In Television's "Marquee Moon" from 1977, Tom Verlaine issues a shuffling call to action. First, he's "just waiting," then "hesitating" for "a kiss of death, the embrace of life" — life only comes to him. But then something shakes Verlaine in the third chorus as a defiant voice finally boasts, "I ain't waiting, uh-uh." That's where the music finds purpose, with the iconic riff suddenly becoming a staccato slash through the dark.

And that's where Chris Forsyth & The Solar Motel Band takes the name of a new track, "I Ain't Waiting," from its forthcoming album Intensity Ghost.

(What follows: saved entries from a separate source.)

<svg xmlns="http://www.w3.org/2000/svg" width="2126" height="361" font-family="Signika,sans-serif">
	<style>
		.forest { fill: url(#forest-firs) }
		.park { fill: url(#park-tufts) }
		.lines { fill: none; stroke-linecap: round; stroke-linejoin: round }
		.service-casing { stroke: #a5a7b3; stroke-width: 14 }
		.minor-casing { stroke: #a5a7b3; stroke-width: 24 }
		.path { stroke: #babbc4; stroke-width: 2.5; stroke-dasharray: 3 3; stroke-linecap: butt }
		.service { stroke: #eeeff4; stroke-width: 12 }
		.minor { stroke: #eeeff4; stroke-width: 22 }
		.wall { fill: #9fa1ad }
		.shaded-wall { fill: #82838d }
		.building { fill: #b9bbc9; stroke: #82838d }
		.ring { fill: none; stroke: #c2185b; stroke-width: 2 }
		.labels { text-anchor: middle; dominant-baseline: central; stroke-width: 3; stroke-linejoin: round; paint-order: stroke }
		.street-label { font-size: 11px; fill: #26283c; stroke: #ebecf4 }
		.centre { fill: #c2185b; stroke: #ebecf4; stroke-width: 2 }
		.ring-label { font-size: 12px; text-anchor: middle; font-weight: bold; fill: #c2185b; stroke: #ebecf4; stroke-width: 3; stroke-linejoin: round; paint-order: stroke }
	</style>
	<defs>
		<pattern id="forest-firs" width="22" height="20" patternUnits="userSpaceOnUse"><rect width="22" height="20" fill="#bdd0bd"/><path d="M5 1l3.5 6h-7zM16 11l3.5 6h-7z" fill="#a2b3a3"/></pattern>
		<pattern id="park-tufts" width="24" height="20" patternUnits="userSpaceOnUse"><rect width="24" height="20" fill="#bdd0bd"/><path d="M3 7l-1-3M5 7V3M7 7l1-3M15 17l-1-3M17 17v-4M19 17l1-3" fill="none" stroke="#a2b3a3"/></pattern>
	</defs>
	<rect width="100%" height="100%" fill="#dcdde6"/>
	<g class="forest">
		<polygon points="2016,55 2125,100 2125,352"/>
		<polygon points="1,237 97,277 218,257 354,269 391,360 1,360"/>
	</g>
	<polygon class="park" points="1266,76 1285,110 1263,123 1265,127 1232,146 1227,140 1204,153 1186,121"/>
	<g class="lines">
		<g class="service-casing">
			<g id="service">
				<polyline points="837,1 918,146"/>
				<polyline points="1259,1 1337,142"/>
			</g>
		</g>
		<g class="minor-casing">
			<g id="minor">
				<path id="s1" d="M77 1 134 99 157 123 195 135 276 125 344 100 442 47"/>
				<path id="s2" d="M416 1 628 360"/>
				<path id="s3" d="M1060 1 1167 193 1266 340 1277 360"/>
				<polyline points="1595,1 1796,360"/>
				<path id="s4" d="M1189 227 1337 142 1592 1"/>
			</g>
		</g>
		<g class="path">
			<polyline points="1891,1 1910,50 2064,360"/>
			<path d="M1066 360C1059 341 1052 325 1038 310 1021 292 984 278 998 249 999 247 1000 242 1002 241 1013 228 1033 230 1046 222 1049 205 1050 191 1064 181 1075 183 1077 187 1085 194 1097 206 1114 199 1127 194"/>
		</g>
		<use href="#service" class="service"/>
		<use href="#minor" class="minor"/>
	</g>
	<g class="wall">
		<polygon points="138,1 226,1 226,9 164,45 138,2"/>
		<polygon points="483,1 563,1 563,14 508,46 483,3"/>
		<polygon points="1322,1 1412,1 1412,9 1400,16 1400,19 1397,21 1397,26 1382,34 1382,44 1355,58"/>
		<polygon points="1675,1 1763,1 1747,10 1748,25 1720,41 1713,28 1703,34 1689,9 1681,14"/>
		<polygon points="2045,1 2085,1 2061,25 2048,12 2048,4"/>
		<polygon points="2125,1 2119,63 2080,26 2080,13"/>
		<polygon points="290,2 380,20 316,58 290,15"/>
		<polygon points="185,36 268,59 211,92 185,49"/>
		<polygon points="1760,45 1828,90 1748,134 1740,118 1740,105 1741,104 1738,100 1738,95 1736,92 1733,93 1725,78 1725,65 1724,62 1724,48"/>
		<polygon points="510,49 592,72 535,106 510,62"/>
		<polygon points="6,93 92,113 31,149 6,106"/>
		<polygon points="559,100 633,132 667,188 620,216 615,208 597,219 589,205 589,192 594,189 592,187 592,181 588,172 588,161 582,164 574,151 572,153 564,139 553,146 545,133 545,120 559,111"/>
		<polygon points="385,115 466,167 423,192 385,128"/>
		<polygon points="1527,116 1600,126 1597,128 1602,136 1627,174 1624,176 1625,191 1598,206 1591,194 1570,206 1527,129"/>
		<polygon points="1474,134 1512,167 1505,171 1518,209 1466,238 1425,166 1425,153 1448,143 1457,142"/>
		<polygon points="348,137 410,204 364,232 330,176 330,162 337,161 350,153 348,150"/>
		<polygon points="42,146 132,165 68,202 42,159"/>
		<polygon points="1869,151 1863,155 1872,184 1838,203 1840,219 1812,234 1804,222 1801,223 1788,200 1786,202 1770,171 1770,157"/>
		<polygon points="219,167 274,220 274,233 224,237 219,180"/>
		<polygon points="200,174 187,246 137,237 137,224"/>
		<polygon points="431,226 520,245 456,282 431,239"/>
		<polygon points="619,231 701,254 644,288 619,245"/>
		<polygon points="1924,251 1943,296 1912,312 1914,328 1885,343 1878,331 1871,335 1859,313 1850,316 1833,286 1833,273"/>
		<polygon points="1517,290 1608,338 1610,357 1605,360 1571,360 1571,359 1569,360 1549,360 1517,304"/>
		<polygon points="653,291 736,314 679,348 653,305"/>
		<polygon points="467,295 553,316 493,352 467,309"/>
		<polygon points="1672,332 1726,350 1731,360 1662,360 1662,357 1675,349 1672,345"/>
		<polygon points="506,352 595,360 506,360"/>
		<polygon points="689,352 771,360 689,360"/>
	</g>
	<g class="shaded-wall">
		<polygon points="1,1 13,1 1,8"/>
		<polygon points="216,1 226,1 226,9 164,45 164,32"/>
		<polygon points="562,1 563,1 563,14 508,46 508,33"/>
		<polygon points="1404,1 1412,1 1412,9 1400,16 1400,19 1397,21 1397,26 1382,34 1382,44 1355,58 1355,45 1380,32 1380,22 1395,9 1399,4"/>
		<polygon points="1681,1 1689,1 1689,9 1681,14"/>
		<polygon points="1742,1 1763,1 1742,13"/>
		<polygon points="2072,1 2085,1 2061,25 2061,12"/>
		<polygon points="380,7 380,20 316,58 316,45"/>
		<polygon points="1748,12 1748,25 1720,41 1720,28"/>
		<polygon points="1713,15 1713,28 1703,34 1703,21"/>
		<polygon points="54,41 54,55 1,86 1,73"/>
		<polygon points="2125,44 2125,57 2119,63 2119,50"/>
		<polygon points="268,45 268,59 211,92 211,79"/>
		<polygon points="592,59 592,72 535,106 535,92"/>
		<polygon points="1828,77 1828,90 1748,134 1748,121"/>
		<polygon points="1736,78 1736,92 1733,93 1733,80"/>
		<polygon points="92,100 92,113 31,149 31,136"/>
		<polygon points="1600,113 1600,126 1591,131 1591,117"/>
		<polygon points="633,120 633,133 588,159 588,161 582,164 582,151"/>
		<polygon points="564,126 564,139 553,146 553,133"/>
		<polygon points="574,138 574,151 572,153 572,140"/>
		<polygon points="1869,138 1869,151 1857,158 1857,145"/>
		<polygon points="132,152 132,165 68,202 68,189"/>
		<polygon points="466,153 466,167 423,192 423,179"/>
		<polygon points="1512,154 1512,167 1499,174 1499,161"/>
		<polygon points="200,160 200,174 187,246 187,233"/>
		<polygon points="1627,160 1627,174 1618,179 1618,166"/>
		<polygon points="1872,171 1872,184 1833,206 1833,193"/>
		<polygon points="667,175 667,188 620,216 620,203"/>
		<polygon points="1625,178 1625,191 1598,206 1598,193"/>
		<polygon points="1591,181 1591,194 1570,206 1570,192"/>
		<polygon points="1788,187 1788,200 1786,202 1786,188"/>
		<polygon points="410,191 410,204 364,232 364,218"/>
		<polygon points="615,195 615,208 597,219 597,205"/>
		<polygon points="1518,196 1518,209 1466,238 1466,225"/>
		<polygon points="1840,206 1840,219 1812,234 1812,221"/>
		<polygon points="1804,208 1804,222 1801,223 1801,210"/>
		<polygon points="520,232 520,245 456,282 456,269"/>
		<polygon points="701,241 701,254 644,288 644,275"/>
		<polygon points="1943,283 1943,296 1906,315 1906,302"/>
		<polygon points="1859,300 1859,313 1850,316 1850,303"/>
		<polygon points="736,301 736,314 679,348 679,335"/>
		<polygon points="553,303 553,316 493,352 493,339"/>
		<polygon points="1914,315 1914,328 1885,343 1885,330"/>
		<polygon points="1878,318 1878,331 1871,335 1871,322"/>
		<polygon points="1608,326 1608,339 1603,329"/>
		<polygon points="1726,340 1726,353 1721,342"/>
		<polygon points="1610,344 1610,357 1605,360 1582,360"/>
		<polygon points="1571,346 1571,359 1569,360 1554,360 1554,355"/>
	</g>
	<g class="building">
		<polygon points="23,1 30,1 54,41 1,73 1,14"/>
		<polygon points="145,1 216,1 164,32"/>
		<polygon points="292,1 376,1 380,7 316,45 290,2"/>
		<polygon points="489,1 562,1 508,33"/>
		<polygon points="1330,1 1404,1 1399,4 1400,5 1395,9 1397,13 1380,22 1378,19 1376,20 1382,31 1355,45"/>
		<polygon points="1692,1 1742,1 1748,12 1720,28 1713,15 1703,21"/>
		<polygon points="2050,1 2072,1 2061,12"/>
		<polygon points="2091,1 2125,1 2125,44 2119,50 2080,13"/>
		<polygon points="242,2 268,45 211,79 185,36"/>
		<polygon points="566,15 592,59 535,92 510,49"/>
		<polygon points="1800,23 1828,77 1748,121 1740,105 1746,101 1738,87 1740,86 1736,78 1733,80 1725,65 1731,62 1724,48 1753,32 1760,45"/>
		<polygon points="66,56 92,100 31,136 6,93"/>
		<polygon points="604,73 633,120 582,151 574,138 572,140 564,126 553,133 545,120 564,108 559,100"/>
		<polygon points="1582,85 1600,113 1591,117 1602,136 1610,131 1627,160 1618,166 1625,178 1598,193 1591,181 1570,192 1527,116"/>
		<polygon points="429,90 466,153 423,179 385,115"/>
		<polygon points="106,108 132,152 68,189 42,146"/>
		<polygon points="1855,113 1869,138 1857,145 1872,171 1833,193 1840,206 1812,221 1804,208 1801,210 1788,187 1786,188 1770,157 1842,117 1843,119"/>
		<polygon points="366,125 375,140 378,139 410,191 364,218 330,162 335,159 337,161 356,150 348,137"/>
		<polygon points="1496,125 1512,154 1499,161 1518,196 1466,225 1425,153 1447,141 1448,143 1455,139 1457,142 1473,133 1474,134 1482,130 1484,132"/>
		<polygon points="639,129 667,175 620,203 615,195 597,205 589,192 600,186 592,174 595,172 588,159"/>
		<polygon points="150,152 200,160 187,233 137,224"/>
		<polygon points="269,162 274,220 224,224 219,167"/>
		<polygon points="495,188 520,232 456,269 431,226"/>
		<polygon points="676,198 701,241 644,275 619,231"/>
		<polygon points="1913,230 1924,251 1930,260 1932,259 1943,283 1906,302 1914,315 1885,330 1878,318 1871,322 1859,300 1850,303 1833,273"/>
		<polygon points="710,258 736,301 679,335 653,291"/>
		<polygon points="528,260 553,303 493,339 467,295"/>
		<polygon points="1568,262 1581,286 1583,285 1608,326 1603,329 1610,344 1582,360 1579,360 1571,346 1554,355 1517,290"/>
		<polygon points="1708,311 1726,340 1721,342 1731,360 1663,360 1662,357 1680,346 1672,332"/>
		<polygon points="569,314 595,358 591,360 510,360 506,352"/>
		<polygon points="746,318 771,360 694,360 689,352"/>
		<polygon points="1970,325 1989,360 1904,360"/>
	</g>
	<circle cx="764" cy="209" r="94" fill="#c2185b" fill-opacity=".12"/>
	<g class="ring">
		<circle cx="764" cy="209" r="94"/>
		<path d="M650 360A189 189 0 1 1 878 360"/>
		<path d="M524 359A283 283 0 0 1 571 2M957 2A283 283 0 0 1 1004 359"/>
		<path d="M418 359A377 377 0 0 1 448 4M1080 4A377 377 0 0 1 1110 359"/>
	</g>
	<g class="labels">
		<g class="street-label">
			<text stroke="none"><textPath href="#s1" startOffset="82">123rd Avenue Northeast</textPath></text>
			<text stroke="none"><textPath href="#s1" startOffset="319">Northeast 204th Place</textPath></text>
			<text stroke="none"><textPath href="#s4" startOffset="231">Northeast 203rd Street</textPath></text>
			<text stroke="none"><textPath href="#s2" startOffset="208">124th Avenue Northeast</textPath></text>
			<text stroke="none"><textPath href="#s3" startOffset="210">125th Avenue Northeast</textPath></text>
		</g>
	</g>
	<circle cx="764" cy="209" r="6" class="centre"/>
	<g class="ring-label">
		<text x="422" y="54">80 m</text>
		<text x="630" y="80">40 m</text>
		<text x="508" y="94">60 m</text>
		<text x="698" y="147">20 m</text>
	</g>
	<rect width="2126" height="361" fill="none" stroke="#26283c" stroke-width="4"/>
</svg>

Forsyth has been slashing through and then reconnecting strands of American music for a decade now, whether it be in the unclassifiable WTF that is Peeesseye or in the solo guitar records that rip pages out of the American Primitive songbook. With the Solar Motel Band, Forsyth seeks the endless jam at the intersection of Television and The Grateful Dead. Or at least that's where it begins.

In a live studio session recorded for XPN's The Key last year, "I Ain't Waiting" was loose, but also a little unsure in its footing. On Intensity Ghost, the gauzy Popol Vuh vibes set a meditative tone that slowly builds with cascading scales over a lounge-y guitar. The shifts in temperament and triumph are so subtle that it's difficult to figure out just where the arresting climax begins, all while you're hoping that it never ends.

Intensity Ghost comes out Oct. 28 on No Quarter.